Las tribulaciones son una gran oportunidad de expiar mejor nuestras faltas y pecados de la vida pasada. Enseña San Agustín que, especialmente en esas ocasiones, el Señor actúa como médico para curar las llagas que dejaron los pecados y emplea el medicamento de las tribulaciones10. Las dificultades y dolores que padecemos nos mueven a recurrir con más prontitud y constancia a la misericordia divina: En su angustia me buscarán11, dice el Señor por boca del Profeta Oseas. Y Jesús nos invita a que vayamos a Él en esas situaciones difíciles: Venid a Mí todos cuantos andáis fatigados y agobiados, y Yo os aliviaré12. ¡Tantas veces hemos experimentado este alivio! Verdaderamente, Él es nuestro refugio y nuestra fortaleza13 en medio de todas las tempestades de la vida, es el puerto donde hemos de acudir presurosos.

Las contrariedades, la enfermedad, el dolor... nos dan ocasión de practicar muchas virtudes (la fe, la fortaleza, la alegría, la humildad, la identificación con la voluntad divina...) y nos dan la posibilidad de ganar muchos méritos. «Al pensar en todo lo de tu vida que se quedará sin valor, por no haberlo ofrecido a Dios, deberías sentirte avaro: ansioso de recogerlo todo, también de no desaprovechar ningún dolor. —Porque, si el dolor acompaña a la criatura, ¿qué es sino necedad el desperdiciarlo?»14. Y existen épocas en la vida en las que se presenta abundantemente... No dejemos que pase sin que deje bienes copiosos en el alma.

El dolor llevado con sentido cristiano es un gran medio de santidad. Nuestra vida interior necesita también de contradicciones y de obstáculos para crecer. San Alfonso Mª de Ligorio afirmaba que así como la llama se aviva al contacto del aire, así el alma se perfecciona al contacto de las tribulaciones15. Incluso las tentaciones ayudan a progresar en el amor al Señor. Fiel es Dios, quien no permitirá que seáis tentados más allá de vuestras fuerzas; antes bien, junto con la tentación os dará también la ayuda para soportarla16. Y la prueba sobrellevada junto al Señor nos atrae nuevas gracias y bendiciones.

* Registros dados:

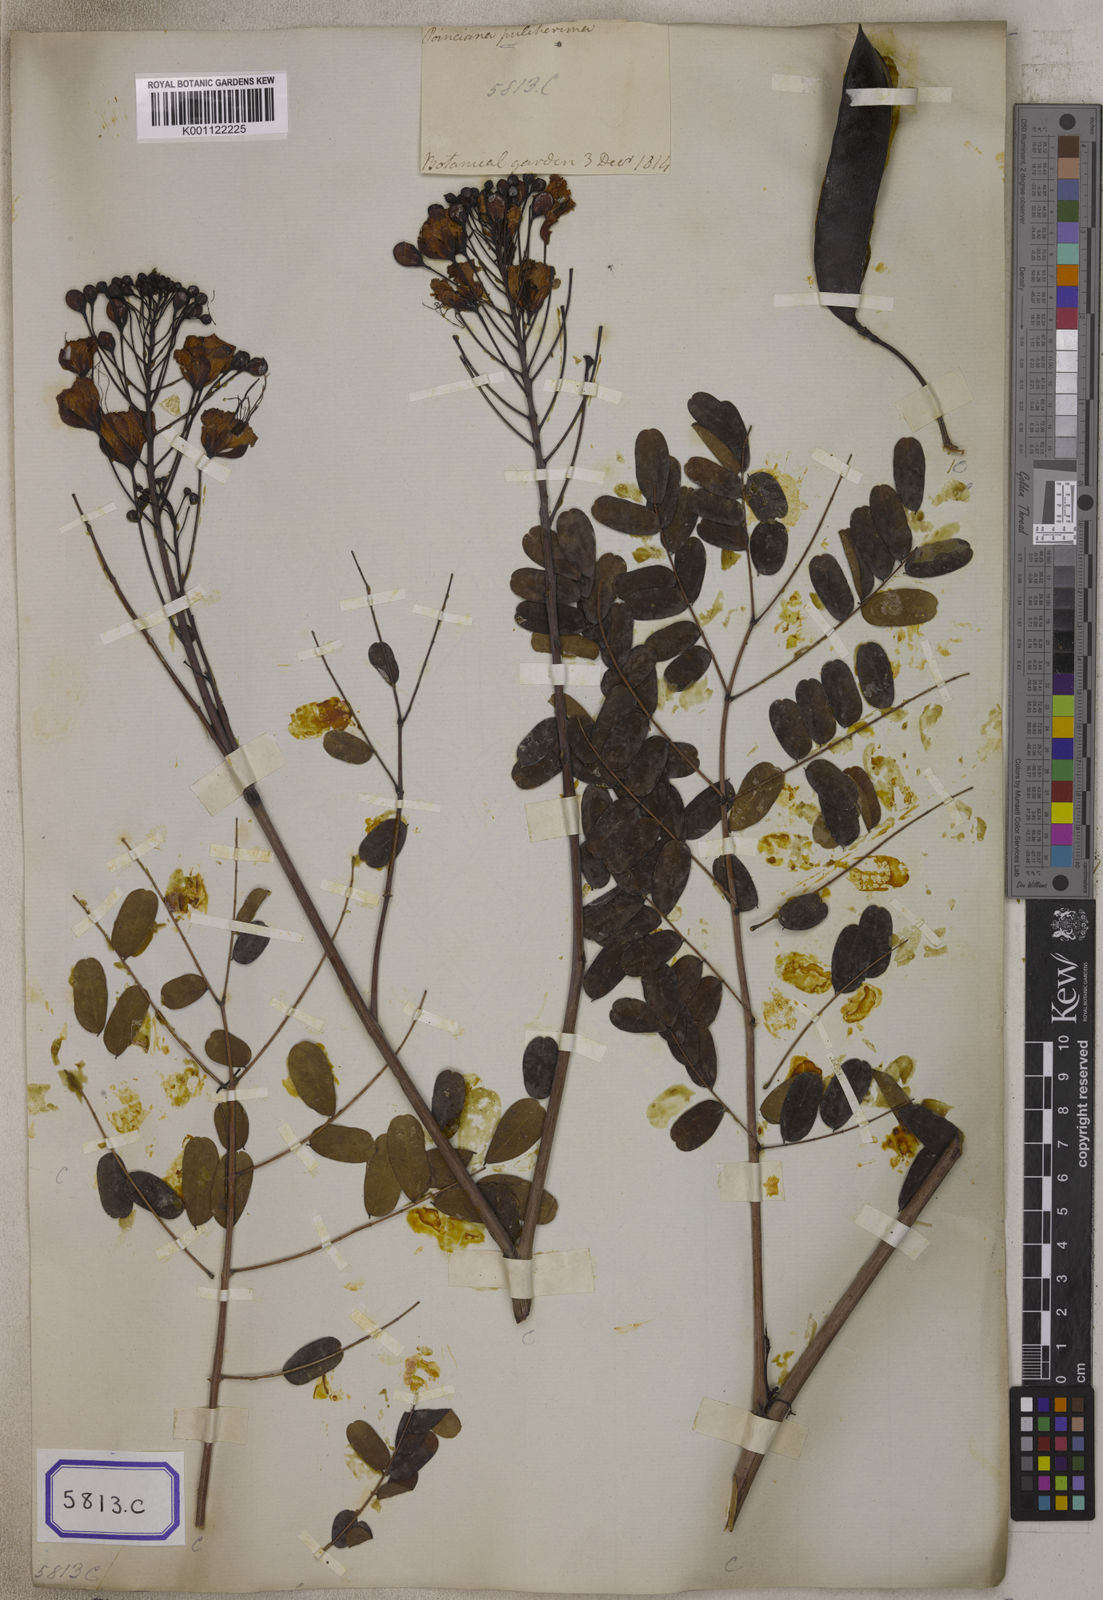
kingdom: Plantae
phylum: Tracheophyta
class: Magnoliopsida
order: Fabales
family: Fabaceae
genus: Caesalpinia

* Consigna A: En el texto propuesto, ¿con qué compara San Alfonso Mª de Ligorio el modo en que el alma se perfecciona al contacto de las tribulaciones?
* Consigna B: Retome el texto propuesto sobre el sentido cristiano de las tribulaciones a continuación de su última oración.

* Resultado del ejercicio A: Con la llama, que se aviva al contacto del aire.

* Resultado del ejercicio B:
III. Cuando nos veamos atribulados acudamos a Jesús, en quien siempre encontraremos consuelo y ayuda. Como el Salmista, también nosotros podremos decir: Clamé al Señor en mi congoja, y me escuchó17, pues carecemos de fuerza frente a esa gran multitud que se nos viene encima, y no sabemos qué hacer; mas en Ti tenemos puestos nuestros ojos18. En el Corazón misericordioso de Jesús encontramos siempre la paz y el auxilio. A Él es a quien primero debemos acudir con serenidad para no tener que oír las palabras que un día dirigió el Maestro a Pedro: Hombre de poca fe, ¿por qué has dudado?19. «¡Oh, válgame Dios! –exclamaba Santa Teresa–. Cuando Vos, Señor, queréis dar ánimo, ¡qué poco hacen todas las contradicciones!»20. Pidamos siempre ese «ánimo» a Jesús cuando se haga presente el dolor o la tribulación.

Junto al Señor, todo lo podemos; lejos de Él no resistiremos mucho. «Con tan buen amigo presente –nuestro Señor Jesucristo–, con tan buen capitán, que se puso el primero en el padecer, todo se puede sufrir. Él ayuda y da esfuerzo, nunca falta, es amigo verdadero»21. Con Él, nos sabremos comportar con alegría, incluso con buen humor, en medio de las dificultades, como hicieron los santos. Abundantes ejemplos nos han dejado.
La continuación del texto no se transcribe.